■ JOB ■
Reproduce, exactly, the lines of the material below from the line containing "- 👨🏽‍💻 Current work in Arçelik Global." through the line containing "To connect with", with both end lines included and nothing else.

■ MATERIALS PROVIDED ■
▼▼▼

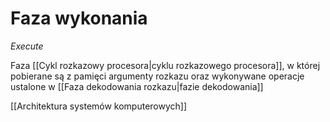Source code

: # Faza wykonania
*Execute*

Faza [[Cykl rozkazowy procesora|cyklu rozkazowego procesora]], w której pobierane są z pamięci argumenty rozkazu oraz wykonywane operacje ustalone w [[Faza dekodowania rozkazu|fazie dekodowania]]

[[Architektura systemów komputerowych]]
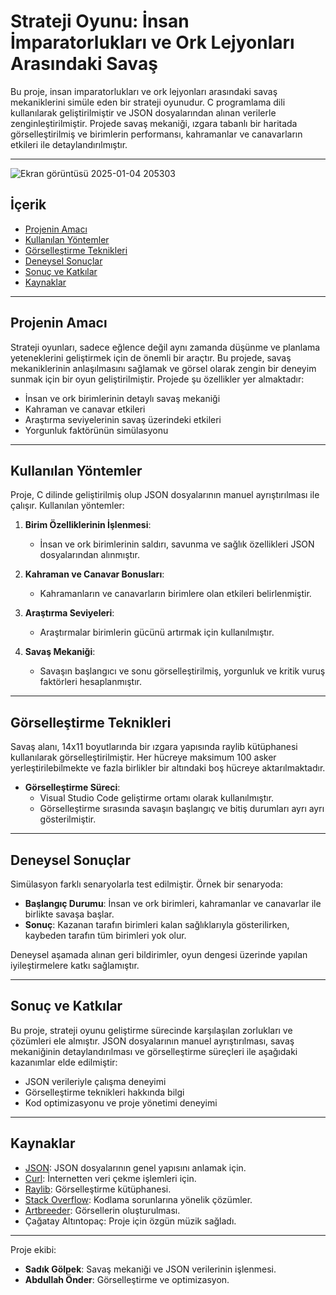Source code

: # Strateji Oyunu: İnsan İmparatorlukları ve Ork Lejyonları Arasındaki Savaş

Bu proje, insan imparatorlukları ve ork lejyonları arasındaki savaş mekaniklerini simüle eden bir strateji oyunudur. C programlama dili kullanılarak geliştirilmiştir ve JSON dosyalarından alınan verilerle zenginleştirilmiştir. Projede savaş mekaniği, ızgara tabanlı bir haritada görselleştirilmiş ve birimlerin performansı, kahramanlar ve canavarların etkileri ile detaylandırılmıştır.

---
![Ekran görüntüsü 2025-01-04 205303](https://github.com/user-attachments/assets/a8f762c0-11d5-4550-9595-074c621a8d19)


## İçerik

- [Projenin Amacı](#projenin-amacı)
- [Kullanılan Yöntemler](#kullanılan-yöntemler)
- [Görselleştirme Teknikleri](#görselleştirme-teknikleri)
- [Deneysel Sonuçlar](#deneysel-sonuçlar)
- [Sonuç ve Katkılar](#sonuç-ve-katkılar)
- [Kaynaklar](#kaynaklar)

---

## Projenin Amacı

Strateji oyunları, sadece eğlence değil aynı zamanda düşünme ve planlama yeteneklerini geliştirmek için de önemli bir araçtır. Bu projede, savaş mekaniklerinin anlaşılmasını sağlamak ve görsel olarak zengin bir deneyim sunmak için bir oyun geliştirilmiştir. Projede şu özellikler yer almaktadır:

- İnsan ve ork birimlerinin detaylı savaş mekaniği
- Kahraman ve canavar etkileri
- Araştırma seviyelerinin savaş üzerindeki etkileri
- Yorgunluk faktörünün simülasyonu

---

## Kullanılan Yöntemler

Proje, C dilinde geliştirilmiş olup JSON dosyalarının manuel ayrıştırılması ile çalışır. Kullanılan yöntemler:

1. **Birim Özelliklerinin İşlenmesi**:
   - İnsan ve ork birimlerinin saldırı, savunma ve sağlık özellikleri JSON dosyalarından alınmıştır.

2. **Kahraman ve Canavar Bonusları**:
   - Kahramanların ve canavarların birimlere olan etkileri belirlenmiştir.

3. **Araştırma Seviyeleri**:
   - Araştırmalar birimlerin gücünü artırmak için kullanılmıştır.

4. **Savaş Mekaniği**:
   - Savaşın başlangıcı ve sonu görselleştirilmiş, yorgunluk ve kritik vuruş faktörleri hesaplanmıştır.

---

## Görselleştirme Teknikleri

Savaş alanı, 14x11 boyutlarında bir ızgara yapısında raylib kütüphanesi kullanılarak görselleştirilmiştir. Her hücreye maksimum 100 asker yerleştirilebilmekte ve fazla birlikler bir altındaki boş hücreye aktarılmaktadır.

- **Görselleştirme Süreci**:
  - Visual Studio Code geliştirme ortamı olarak kullanılmıştır.
  - Görselleştirme sırasında savaşın başlangıç ve bitiş durumları ayrı ayrı gösterilmiştir.

---

## Deneysel Sonuçlar

Simülasyon farklı senaryolarla test edilmiştir. Örnek bir senaryoda:

- **Başlangıç Durumu**: İnsan ve ork birimleri, kahramanlar ve canavarlar ile birlikte savaşa başlar.
- **Sonuç**: Kazanan tarafın birimleri kalan sağlıklarıyla gösterilirken, kaybeden tarafın tüm birimleri yok olur.

Deneysel aşamada alınan geri bildirimler, oyun dengesi üzerinde yapılan iyileştirmelere katkı sağlamıştır.

---

## Sonuç ve Katkılar

Bu proje, strateji oyunu geliştirme sürecinde karşılaşılan zorlukları ve çözümleri ele almıştır. JSON dosyalarının manuel ayrıştırılması, savaş mekaniğinin detaylandırılması ve görselleştirme süreçleri ile aşağıdaki kazanımlar elde edilmiştir:

- JSON verileriyle çalışma deneyimi
- Görselleştirme teknikleri hakkında bilgi
- Kod optimizasyonu ve proje yönetimi deneyimi

---

## Kaynaklar

- [JSON](https://www.json.org/json-en.html): JSON dosyalarının genel yapısını anlamak için.
- [Curl](https://curl.se/): İnternetten veri çekme işlemleri için.
- [Raylib](https://www.raylib.com/): Görselleştirme kütüphanesi.
- [Stack Overflow](https://stackoverflow.com/): Kodlama sorunlarına yönelik çözümler.
- [Artbreeder](https://www.artbreeder.com/): Görsellerin oluşturulması.
- Çağatay Altıntopaç: Proje için özgün müzik sağladı.

---

Proje ekibi:
- **Sadık Gölpek**: Savaş mekaniği ve JSON verilerinin işlenmesi.
- **Abdullah Önder**: Görselleştirme ve optimizasyon.
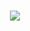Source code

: 
<div align="center">
 



<br>
 

<a href=""> <img align="center" src="https://github-readme-stats-sigma-five.vercel.app/api/top-langs/?username=Myeongin0926&theme=react&line_height=40&hide=css"/> </a>
</div>
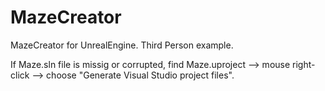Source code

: # MazeCreator
MazeCreator for UnrealEngine. Third Person example.

If Maze.sln file is missig or corrupted, find Maze.uproject --> mouse right-click --> choose "Generate Visual Studio project files".
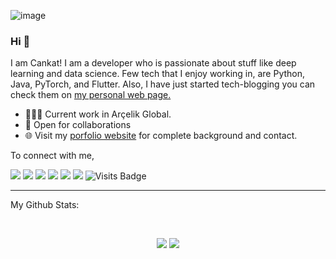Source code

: ![image](https://github.com/saadeghi/saadeghi/blob/master/dino.gif)


### Hi 👋 
I am Cankat! I am a developer who is passionate about stuff like deep learning and data science. Few tech that I enjoy working in, are Python, Java, PyTorch, and  Flutter. Also, I have just started tech-blogging you can check them on [my personal web page.](https://cankatsarac.com/)

- 👨🏽‍💻 Current work in Arçelik Global.
- 🤝 Open for collaborations
- 🌐 Visit my [porfolio website](https://cankatsarac.com/) for complete background and contact.

To connect with me,

[<img src="https://img.shields.io/badge/twitter-%231DA1F2.svg?&style=for-the-badge&logo=twitter&logoColor=white" />](https://twitter.com/Tembelinek) [<img src="https://img.shields.io/badge/medium-%2312100E.svg?&style=for-the-badge&logo=medium&logoColor=white" />](https://medium.com/@cankatsarac)  [<img src="https://img.shields.io/badge/linkedin-%230077B5.svg?&style=for-the-badge&logo=linkedin&logoColor=white" />](https://www.linkedin.com/in/cankatsarac/) [<img src = "https://img.shields.io/badge/instagram-%23E4405F.svg?&style=for-the-badge&logo=instagram&logoColor=white">](https://www.instagram.com/cankatsarac/) [<img src = "https://img.shields.io/badge/facebook-%231877F2.svg?&style=for-the-badge&logo=facebook&logoColor=white">](https://www.facebook.com/cankatsarac19971997) [<img src ="https://img.shields.io/badge/portfolio-web-%23.svg?&style=for-the-badge&logo=&logoColor=white%22">](https://www.cankatsarac.com) ![Visits Badge](https://badges.pufler.dev/visits/pr2tik1/pr2tik1?style=for-the-badge ) 

---
My Github Stats: 

<br>

<p align = "center">
  <img src = "https://github-readme-stats.vercel.app/api?username=CankatSarac&show_icons=true&theme=radical&line_height=27">
  <img src = "https://github-readme-stats.vercel.app/api/top-langs/?username=CankatSarac&hide=css,html&theme=tokyonight">
</p>



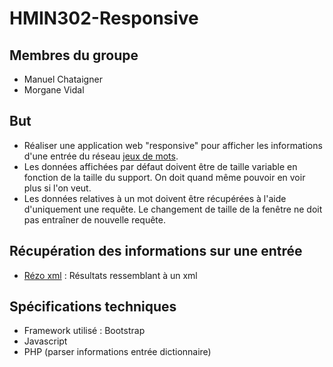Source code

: # HMIN302-Responsive

## Membres du groupe
- Manuel Chataigner
- Morgane Vidal

## But
- Réaliser une application web "responsive" pour afficher les informations d'une entrée du réseau [jeux de mots](http://www.jeuxdemots.org/).
- Les données affichées par défaut doivent être de taille variable en fonction de la taille du support. On doit quand même pouvoir en voir plus si l'on veut. 
- Les données relatives à un mot doivent être récupérées à l'aide d'uniquement une requête. Le changement de taille de la fenêtre ne doit pas entraîner de nouvelle requête.

## Récupération des informations sur une entrée
- [Rézo xml](http://www.jeuxdemots.org/rezo-xml.php) : Résultats ressemblant à un xml

## Spécifications techniques
- Framework utilisé : Bootstrap
- Javascript
- PHP (parser informations entrée dictionnaire)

▲▲▲

■ FINISHED EXERCISE ■
- 👨🏽‍💻 Current work in Arçelik Global.
- 🤝 Open for collaborations
- 🌐 Visit my [porfolio website](https://cankatsarac.com/) for complete background and contact.

To connect with me,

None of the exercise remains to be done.